Numerous media sources, articles, books (including a Pulitzer Prize winner), movies and TV shows have helped popularise the concept, celebrating forests as models of cooperation, in contrast to the conventional Darwinian view of species rivalry.
Wood Wide Fight
The implications of the Wood Wide Web extend far beyond science, bearing profound ecological and conservation implications. Recognising the importance of preserving and nurturing the mycorrhizal networks could safeguard the health and resilience of entire ecosystems.
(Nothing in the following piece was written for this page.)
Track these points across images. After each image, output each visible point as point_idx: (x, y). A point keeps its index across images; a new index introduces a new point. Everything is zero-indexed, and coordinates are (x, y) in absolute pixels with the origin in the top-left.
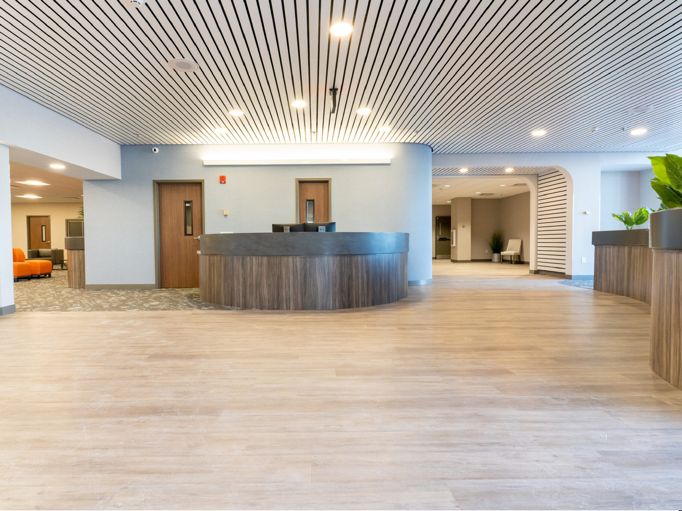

Mycorrhizal fungi have now gained attention in the search for nature-based solutions to climate change. A new study by an international team of scientists, including researchers from the University of Sheffield’s School of Biosciences, shows that about 13.12 gigatons of carbon dioxide moves from plants to fungi annually, transforming the soil into a massive carbon pool. The amount of carbon stored equals roughly 36% of yearly global fossil fuel emissions (more than China’s annual output).
Therefore, researchers advocate including fungi in biodiversity and conservation policies. At the current rate, the UN warns that 90% of soils could be degraded by 2050, which could be catastrophic for efforts to curb climate change and rising temperatures, and for the productivity of crops and plants as well.
Battles among trees
Tropical forests host hundreds of species of trees within a square mile. Understanding how these species coexist is a struggle for scientists. In a study published in Science magazine, researchers from the University of Texas at Austin have provided new insights into the answer.
Combining computational modelling with 30 years of data, the researchers discovered that adult trees in a Panamanian forest are three times as distant from other adults of the same species.
They also found that each species is much more affected by its own kind than by others, probably due to species-specific enemies. These enemies “make room” for other species to establish around every tree, preventing dominance and leading to a more diverse forest.
So, the further away, the better. This is clearly a stepping stone to understanding dynamics like carbon storage, essential for addressing climate change.